On the eve of President’s Day weekend, the Trump administration released its long-awaited Maritime Action Plan (MAP), billed as a sweeping blueprint for reversing decades of US maritime decline. One of its core goals: resuscitating a commercial shipbuilding industry that has fallen into a near-total collapse.
To that end, the plan calls for a broad mix of subsidies, new fees, and mandates designed to coerce demand toward US shipyards.
Such logic is neither new nor uncontested. In a recent essay published by the Center for International Maritime Security, I examined similarly motivated legislative proposals now circulating in Washington and argued that they would impose substantial costs while failing to address the maritime challenges that actually matter. Many of those critiques apply equally to the MAP.
A Chasm of Competitiveness
The MAP declares that its objective is not merely to increase the number of ships built in the United States but to reconstitute an industrial base capable of “competitive international performance.” It further emphasizes the importance of constructing large, oceangoing commercial ships—the workhorses of global trade—rather than small craft or niche vessels.
It’s a vision sharply at odds with economic reality.
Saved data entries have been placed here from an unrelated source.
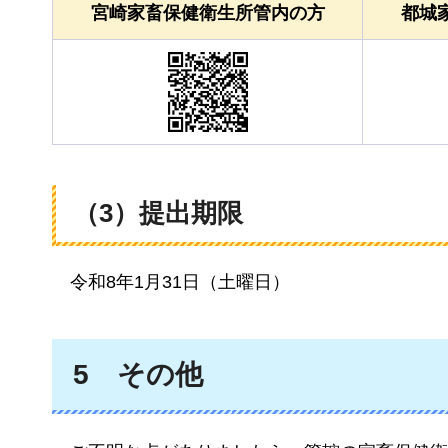
宮崎家畜保健衛生所管内の方
都城
（3）提出期限
令和8年
1月31日（土曜日）
5
その他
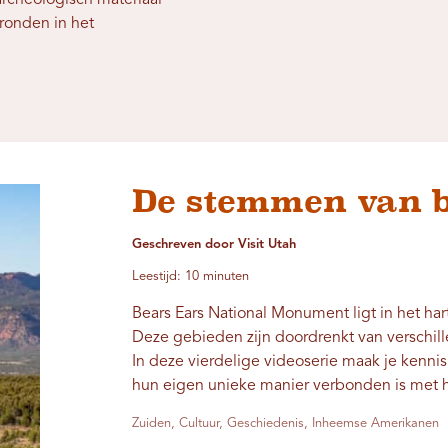
ronden in het
De stemmen van 
Geschreven door Visit Utah
Leestijd: 10 minuten
Bears Ears National Monument ligt in het har
Deze gebieden zijn doordrenkt van verschil
In deze vierdelige videoserie maak je kenni
hun eigen unieke manier verbonden is met h
Zuiden, Cultuur, Geschiedenis, Inheemse Amerikanen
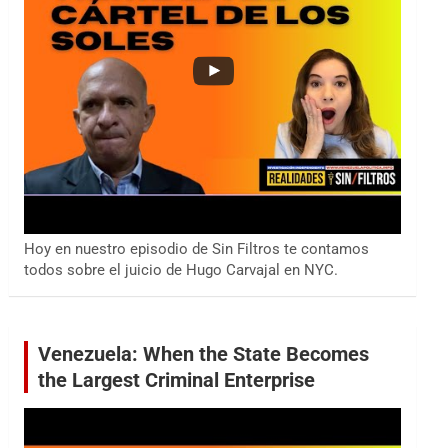
Hoy en nuestro episodio de Sin Filtros te contamos
todos sobre el juicio de Hugo Carvajal en NYC.
Venezuela: When the State Becomes
the Largest Criminal Enterprise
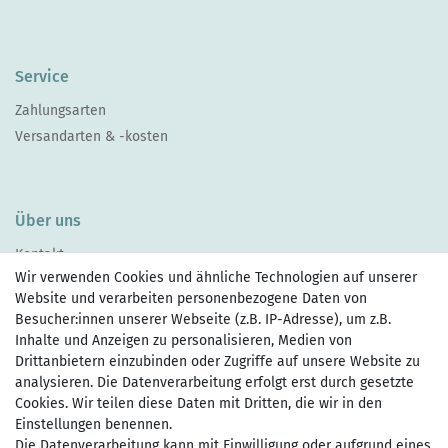
Service
Zahlungsarten
Versandarten & -kosten
Über uns
Kontakt
Wir verwenden Cookies und ähnliche Technologien auf unserer
Website und verarbeiten personenbezogene Daten von
Besucher:innen unserer Webseite (z.B. IP-Adresse), um z.B.
Inhalte und Anzeigen zu personalisieren, Medien von
Drittanbietern einzubinden oder Zugriffe auf unsere Website zu
Zahlen Sie bequem per
analysieren. Die Datenverarbeitung erfolgt erst durch gesetzte
Cookies. Wir teilen diese Daten mit Dritten, die wir in den
Einstellungen benennen.
Die Datenverarbeitung kann mit Einwilligung oder aufgrund eines
Wir versenden mit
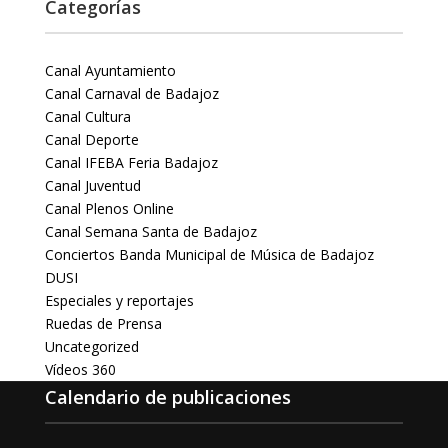
Categorías
Canal Ayuntamiento
Canal Carnaval de Badajoz
Canal Cultura
Canal Deporte
Canal IFEBA Feria Badajoz
Canal Juventud
Canal Plenos Online
Canal Semana Santa de Badajoz
Conciertos Banda Municipal de Música de Badajoz
DUSI
Especiales y reportajes
Ruedas de Prensa
Uncategorized
Vídeos 360
Calendario de publicaciones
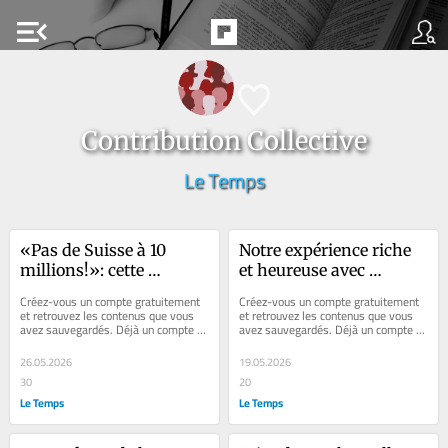
menu_open
Contribution Collective
Le Temps
«Pas de Suisse à 10 
Notre expérience riche 
millions!»: cette 
et heureuse avec 
initiative peut nuire 
Séverine Chavrier
Créez-vous un compte gratuitement 
Créez-vous un compte gratuitement 
gravement à votre santé
et retrouvez les contenus que vous 
et retrouvez les contenus que vous 
avez sauvegardés. Déjà un compte ? 
avez sauvegardés. Déjà un compte ? 
Se connecter Faites plaisir à vos...
Se connecter Faites plaisir à vos...
26.05.2026
19.05.2026
30
20
Le Temps
Le Temps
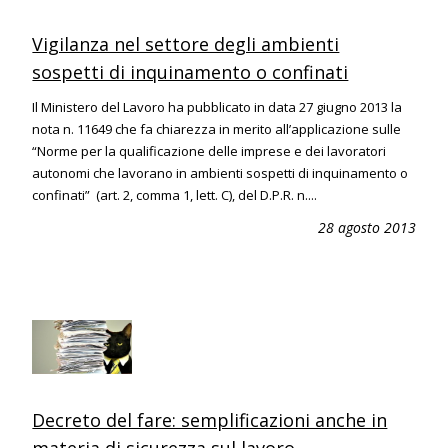
Vigilanza nel settore degli ambienti
sospetti di inquinamento o confinati
Il Ministero del Lavoro ha pubblicato in data 27 giugno 2013 la
nota n. 11649 che fa chiarezza in merito all’applicazione sulle
“Norme per la qualificazione delle imprese e dei lavoratori
autonomi che lavorano in ambienti sospetti di inquinamento o
confinati” (art. 2, comma 1, lett. C), del D.P.R. n....
28 agosto 2013
Decreto del fare: semplificazioni anche in
materia di sicurezza sul lavoro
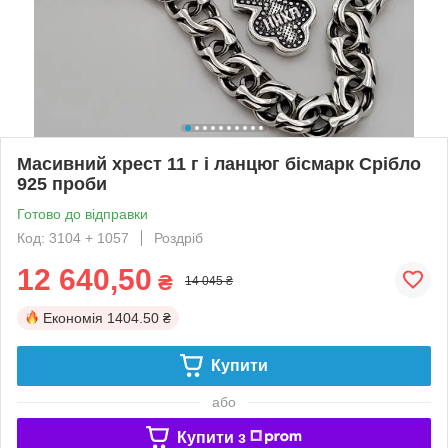
Масивний хрест 11 г і ланцюг бісмарк Срібло
925 проби
Готово до відправки
Код: 3104 + 1057
Роздріб
12 640,50
₴
14 045 ₴
Економія
1404.50 ₴
Купити
або
Купити з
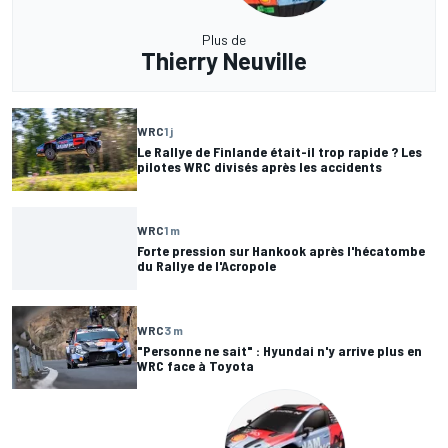
Plus de
Thierry Neuville
WRC
1 j
Le Rallye de Finlande était-il trop rapide ? Les
pilotes WRC divisés après les accidents
WRC
1 m
Forte pression sur Hankook après l'hécatombe
du Rallye de l'Acropole
WRC
3 m
"Personne ne sait" : Hyundai n'y arrive plus en
WRC face à Toyota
US shipyards charge roughly five times prevailing global prices for large commercial ships. As a result, few are built. Only three large oceangoing cargo ships have been delivered by US yards so far this decade (all for the protected domestic market where foreign-built vessels are prohibited by the Jones Act). Closing the chasm of competitiveness with leading international shipyards to spark domestic production would require not incremental improvement but a transformation of costs, productivity, and industrial organization on a scale not seen in modern US shipbuilding history.